Items from a dataset
>>>

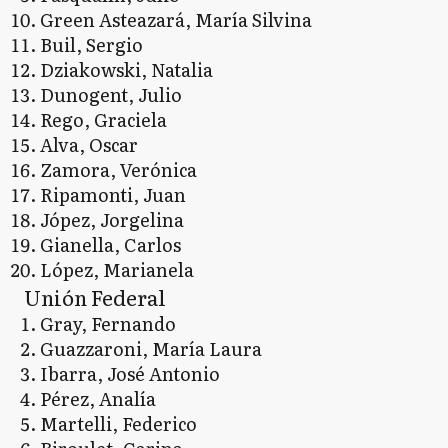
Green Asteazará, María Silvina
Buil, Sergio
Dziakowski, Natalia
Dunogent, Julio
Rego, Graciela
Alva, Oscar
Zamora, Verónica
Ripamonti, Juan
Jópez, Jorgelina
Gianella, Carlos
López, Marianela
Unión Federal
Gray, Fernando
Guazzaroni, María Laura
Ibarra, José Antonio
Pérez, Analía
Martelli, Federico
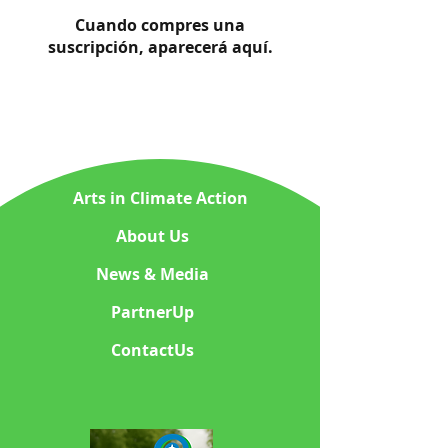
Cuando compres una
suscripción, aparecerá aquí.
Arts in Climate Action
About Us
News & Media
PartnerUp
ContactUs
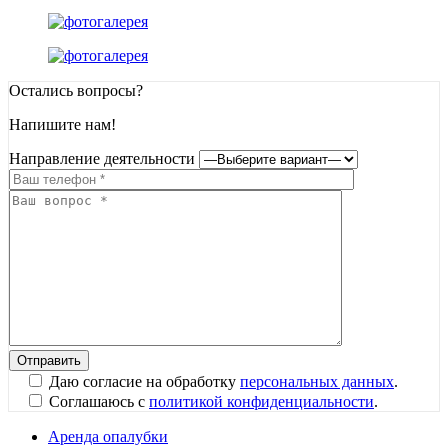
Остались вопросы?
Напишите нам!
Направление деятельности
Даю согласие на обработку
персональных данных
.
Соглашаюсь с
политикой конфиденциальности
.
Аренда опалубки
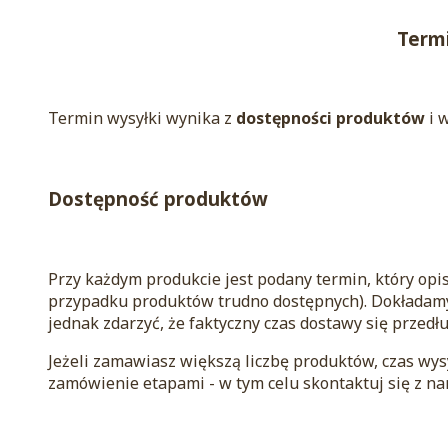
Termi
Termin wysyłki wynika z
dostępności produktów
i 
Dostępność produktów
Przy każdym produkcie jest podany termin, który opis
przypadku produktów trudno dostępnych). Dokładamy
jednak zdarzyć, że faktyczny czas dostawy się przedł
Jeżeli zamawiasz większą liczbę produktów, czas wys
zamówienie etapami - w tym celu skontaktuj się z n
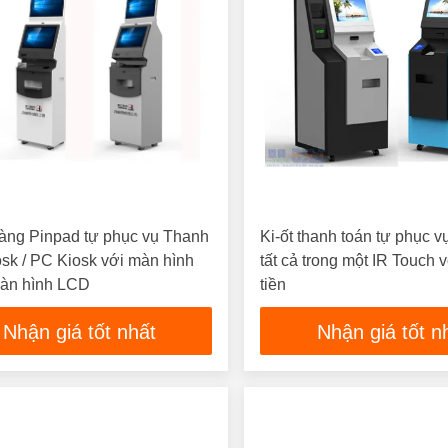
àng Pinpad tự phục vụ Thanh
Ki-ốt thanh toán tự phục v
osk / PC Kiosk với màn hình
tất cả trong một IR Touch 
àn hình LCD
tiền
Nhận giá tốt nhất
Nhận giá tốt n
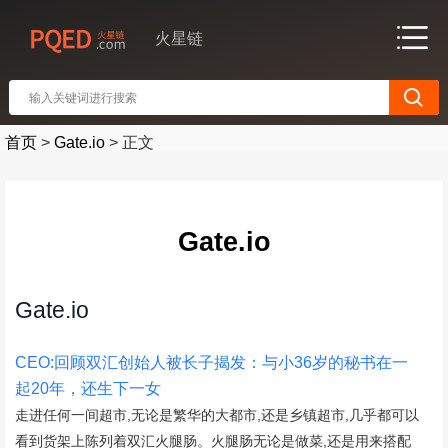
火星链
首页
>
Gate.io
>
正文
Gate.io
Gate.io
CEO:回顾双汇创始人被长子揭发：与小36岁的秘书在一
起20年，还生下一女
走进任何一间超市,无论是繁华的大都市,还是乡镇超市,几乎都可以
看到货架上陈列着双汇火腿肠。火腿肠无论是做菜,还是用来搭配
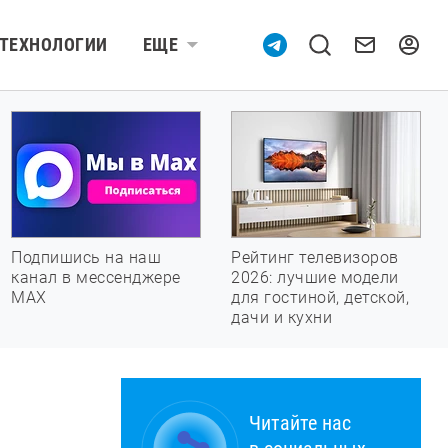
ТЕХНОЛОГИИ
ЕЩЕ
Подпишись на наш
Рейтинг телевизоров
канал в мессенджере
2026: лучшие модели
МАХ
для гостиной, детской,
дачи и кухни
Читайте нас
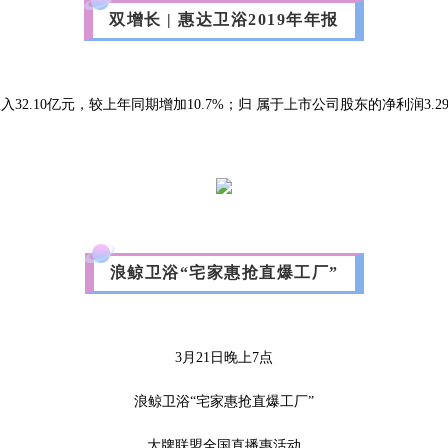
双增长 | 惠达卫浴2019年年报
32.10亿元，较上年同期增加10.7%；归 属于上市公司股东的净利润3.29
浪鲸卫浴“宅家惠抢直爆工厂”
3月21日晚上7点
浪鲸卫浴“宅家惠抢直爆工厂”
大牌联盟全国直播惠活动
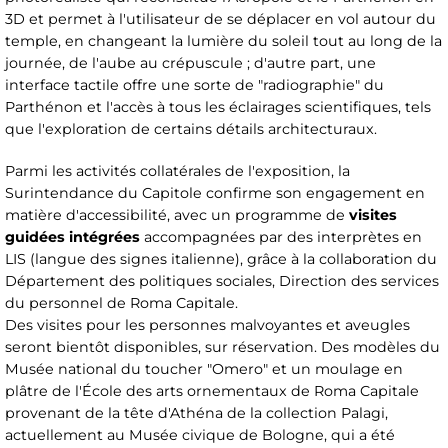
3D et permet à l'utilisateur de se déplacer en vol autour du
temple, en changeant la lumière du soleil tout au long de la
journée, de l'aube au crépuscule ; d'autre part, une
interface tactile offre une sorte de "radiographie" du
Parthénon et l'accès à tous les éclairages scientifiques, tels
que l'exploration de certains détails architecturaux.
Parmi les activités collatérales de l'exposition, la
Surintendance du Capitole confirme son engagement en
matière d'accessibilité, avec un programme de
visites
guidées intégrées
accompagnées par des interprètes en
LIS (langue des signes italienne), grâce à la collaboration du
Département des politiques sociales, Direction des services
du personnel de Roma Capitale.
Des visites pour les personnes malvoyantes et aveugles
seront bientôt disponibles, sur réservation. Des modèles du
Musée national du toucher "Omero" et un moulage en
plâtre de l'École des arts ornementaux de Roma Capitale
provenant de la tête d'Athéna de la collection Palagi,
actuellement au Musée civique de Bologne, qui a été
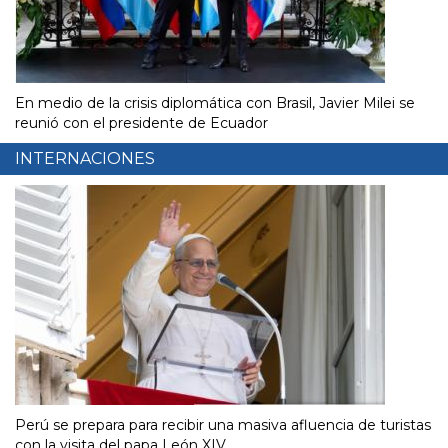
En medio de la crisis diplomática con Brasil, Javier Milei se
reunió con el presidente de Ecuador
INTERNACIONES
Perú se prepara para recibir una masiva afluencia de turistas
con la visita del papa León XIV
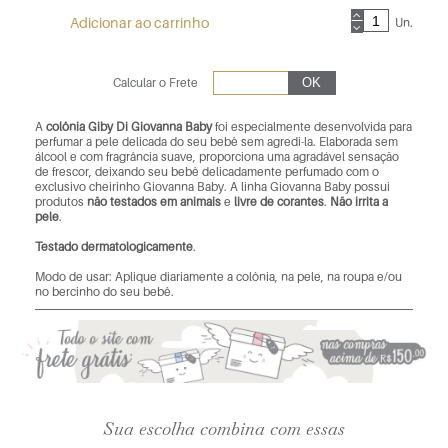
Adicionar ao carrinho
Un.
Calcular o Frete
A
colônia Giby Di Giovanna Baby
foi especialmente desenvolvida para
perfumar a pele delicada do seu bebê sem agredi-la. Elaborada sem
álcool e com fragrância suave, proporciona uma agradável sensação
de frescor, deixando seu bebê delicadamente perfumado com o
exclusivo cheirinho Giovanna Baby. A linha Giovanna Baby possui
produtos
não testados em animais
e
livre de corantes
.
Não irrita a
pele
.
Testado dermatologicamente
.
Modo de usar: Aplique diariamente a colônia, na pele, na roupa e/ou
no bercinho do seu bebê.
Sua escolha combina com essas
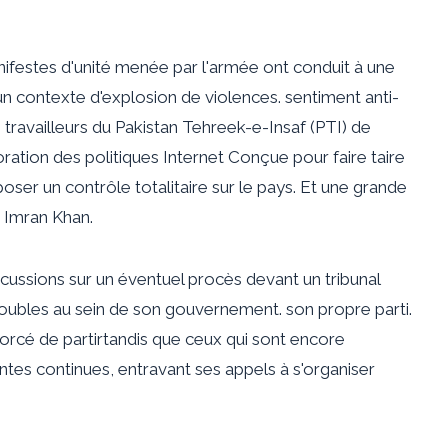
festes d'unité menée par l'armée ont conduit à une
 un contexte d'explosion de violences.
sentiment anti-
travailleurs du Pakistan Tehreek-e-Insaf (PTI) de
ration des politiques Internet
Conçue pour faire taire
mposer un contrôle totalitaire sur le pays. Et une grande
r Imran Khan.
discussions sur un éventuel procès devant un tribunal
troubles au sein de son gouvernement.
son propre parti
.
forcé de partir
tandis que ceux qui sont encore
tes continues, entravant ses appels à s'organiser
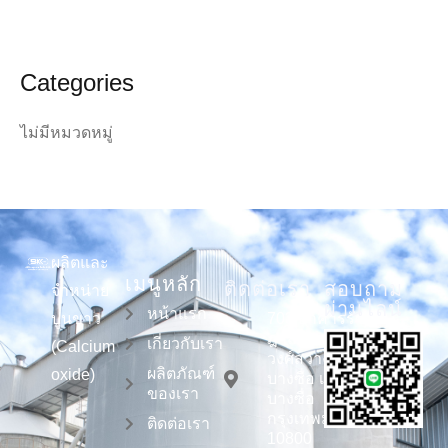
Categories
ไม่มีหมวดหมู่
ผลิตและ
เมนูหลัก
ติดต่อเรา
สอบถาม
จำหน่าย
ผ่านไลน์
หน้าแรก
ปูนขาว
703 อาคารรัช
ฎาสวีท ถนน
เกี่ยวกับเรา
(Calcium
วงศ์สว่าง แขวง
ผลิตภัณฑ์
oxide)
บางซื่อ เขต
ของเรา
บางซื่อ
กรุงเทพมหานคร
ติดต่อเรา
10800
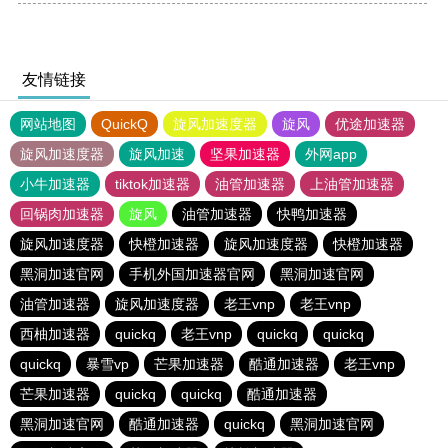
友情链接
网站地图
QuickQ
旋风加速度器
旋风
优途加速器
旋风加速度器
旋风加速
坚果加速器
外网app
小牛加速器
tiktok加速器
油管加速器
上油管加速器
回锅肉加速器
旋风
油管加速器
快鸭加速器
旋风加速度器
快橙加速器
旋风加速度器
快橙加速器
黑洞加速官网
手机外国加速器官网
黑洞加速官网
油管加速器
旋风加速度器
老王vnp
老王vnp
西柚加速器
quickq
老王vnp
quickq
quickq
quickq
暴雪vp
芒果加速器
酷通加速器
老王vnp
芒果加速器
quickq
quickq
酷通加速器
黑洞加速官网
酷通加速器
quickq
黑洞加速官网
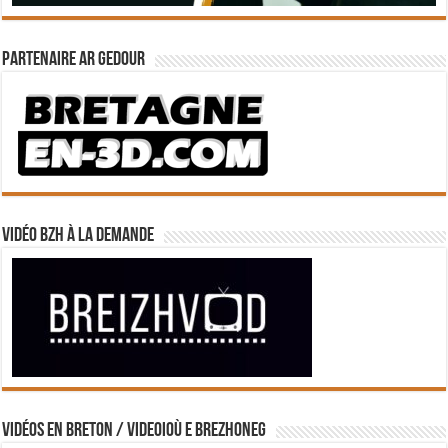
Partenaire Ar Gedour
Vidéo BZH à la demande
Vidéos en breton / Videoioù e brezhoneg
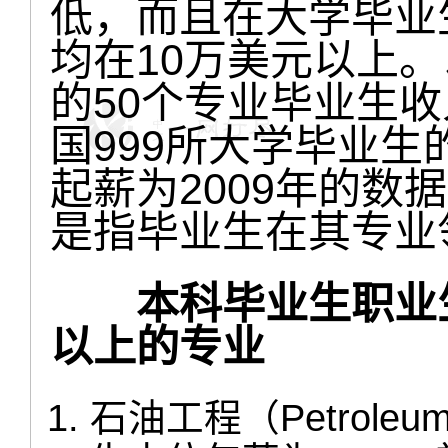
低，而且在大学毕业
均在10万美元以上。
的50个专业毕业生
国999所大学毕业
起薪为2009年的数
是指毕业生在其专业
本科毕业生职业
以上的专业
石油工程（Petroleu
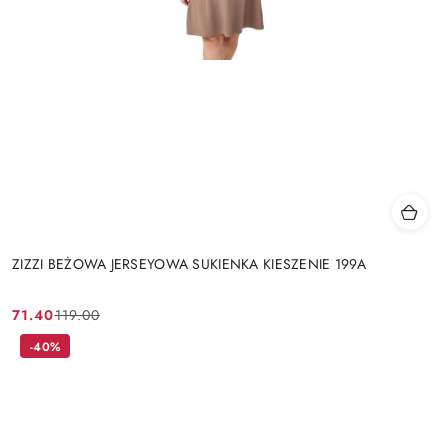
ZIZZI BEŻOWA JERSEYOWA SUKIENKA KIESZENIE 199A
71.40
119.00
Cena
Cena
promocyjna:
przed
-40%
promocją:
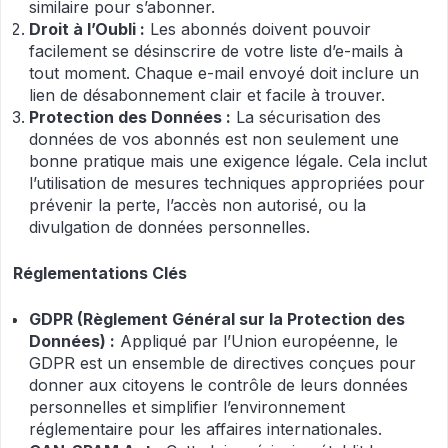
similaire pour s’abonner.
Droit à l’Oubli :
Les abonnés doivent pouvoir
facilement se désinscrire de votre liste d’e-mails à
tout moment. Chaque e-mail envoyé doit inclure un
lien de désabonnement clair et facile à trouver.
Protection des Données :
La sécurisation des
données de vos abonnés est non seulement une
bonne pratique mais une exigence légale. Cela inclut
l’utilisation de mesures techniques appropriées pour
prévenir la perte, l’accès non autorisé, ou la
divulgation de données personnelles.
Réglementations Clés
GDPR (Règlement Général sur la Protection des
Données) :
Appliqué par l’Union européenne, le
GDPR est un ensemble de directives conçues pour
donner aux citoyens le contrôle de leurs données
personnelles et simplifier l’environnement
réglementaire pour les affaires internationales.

<<<

Transcribe, word for word, every line from the one containing "données de vos abonnés est non seulement une" through the final line of the entries, and nothing else.

données de vos abonnés est non seulement une
bonne pratique mais une exigence légale. Cela inclut
l’utilisation de mesures techniques appropriées pour
prévenir la perte, l’accès non autorisé, ou la
divulgation de données personnelles.
Réglementations Clés
GDPR (Règlement Général sur la Protection des
Données) :
Appliqué par l’Union européenne, le
GDPR est un ensemble de directives conçues pour
donner aux citoyens le contrôle de leurs données
personnelles et simplifier l’environnement
réglementaire pour les affaires internationales.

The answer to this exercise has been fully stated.